# Web BLOWer



## pagan (Sep 9, 2009)

I finally bought a web caster to try, and the first impression is pretty poor. Large globs of glue drip out and get (sometimes) caught in the airstream, then a small filament is left attached to the next glob that gets spit out.. Not at all like the beautiful delicate filaments the manual says I should be producing. Does anyone have any experience with these, or do I need to cut my losses and get one from Minion's Web?
Thanks in advance.


----------



## Allen H (Feb 13, 2010)

I like my webcaster, make sure to keep it straight up and down, and adjust the airflow to find the best fit- I have also found that you should be about 10 to 12 feet away from the area you want to web.


----------



## phillipjmerrill (Mar 19, 2009)

Wow, 10-12 feet away? I am standing way too close with my webcaster. Thanks for the advice Allen. Do you have any more free tips for us amateurs? I love YouTube Wednesdays, by the way.


----------



## SoCal Scare (Aug 3, 2007)

I too use the Webcaster with great results, Like Allen said if the glue is just blobbing you may need more airflow. I think I set my compressor at about 65 - 70 psi and adjust the flow with the little knob on the side. it takes a little practice but once you find the sweet spot it workd great.










If you look closely at between the fence pickets in this picture you can make out some of the webs that I have made.


----------



## goneferal (Sep 8, 2010)

This is what I am making tomorrow.

http://goneferalinid.blogspot.com/2011/10/webs.html


----------



## phillipjmerrill (Mar 19, 2009)

goneferal - I saw that video on your blog today. I was thinking about trying that method as an alternative to my webcaster. I had to buy a special security screwdriver with the triangle head to open mine up because the spring attached to the trigger wasn't hooked up right, making the trigger pretty much useless.

Entries shown:

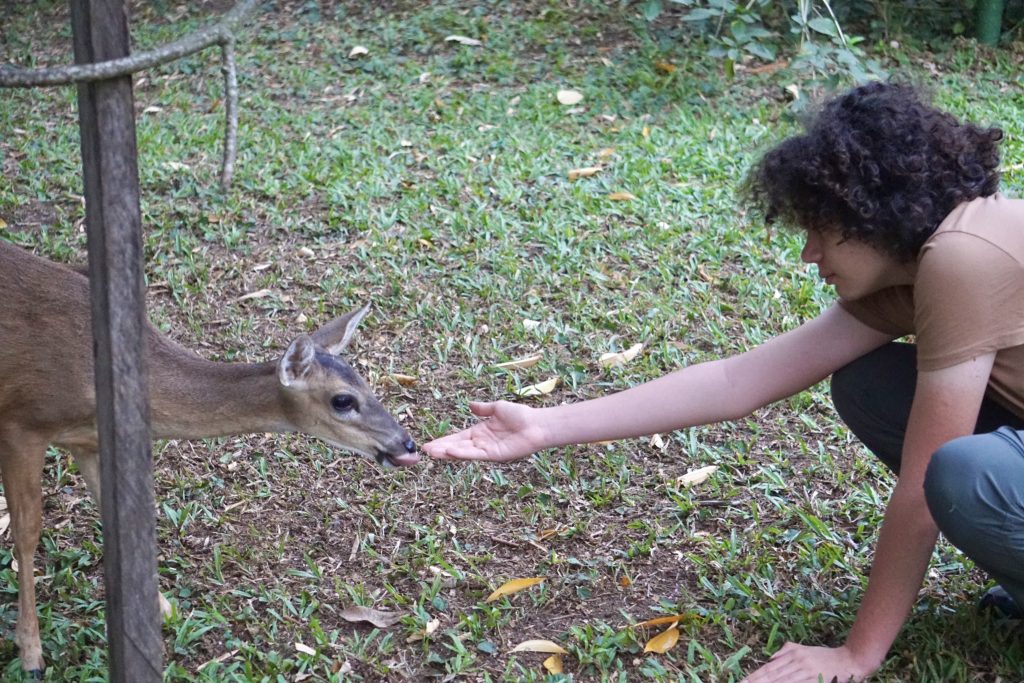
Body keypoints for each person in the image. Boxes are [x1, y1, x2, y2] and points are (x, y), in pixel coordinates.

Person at [423, 80, 1024, 682]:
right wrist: (544, 426)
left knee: (960, 471)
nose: (808, 254)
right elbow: (740, 380)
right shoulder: (915, 267)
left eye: (822, 228)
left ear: (874, 212)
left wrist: (856, 655)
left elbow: (921, 487)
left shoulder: (963, 258)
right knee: (869, 383)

Parts of the exercise:
a - Answer these questions using the Web BLOWer thread:
(i) How far from the area to be webbed does Allen H say you should stand?
(ii) At what pressure does SoCal Scare set the compressor?
(iii) What tool did phillipjmerrill have to buy to open up the webcaster?
b - Quote the passage of the Web BLOWer thread starting at "I like my webcaster, make" and ending at "want to web.".
c - List every distinct username that appears as a post header in the Web BLOWer thread.

Written responses:
a -
(i) About 10 to 12 feet away.
(ii) About 65 - 70 psi.
(iii) A special security screwdriver with the triangle head.

b -
I like my webcaster, make sure to keep it straight up and down, and adjust the airflow to find the best fit- I have also found that you should be about 10 to 12 feet away from the area you want to web.

c -
pagan
Allen H
phillipjmerrill
SoCal Scare
goneferal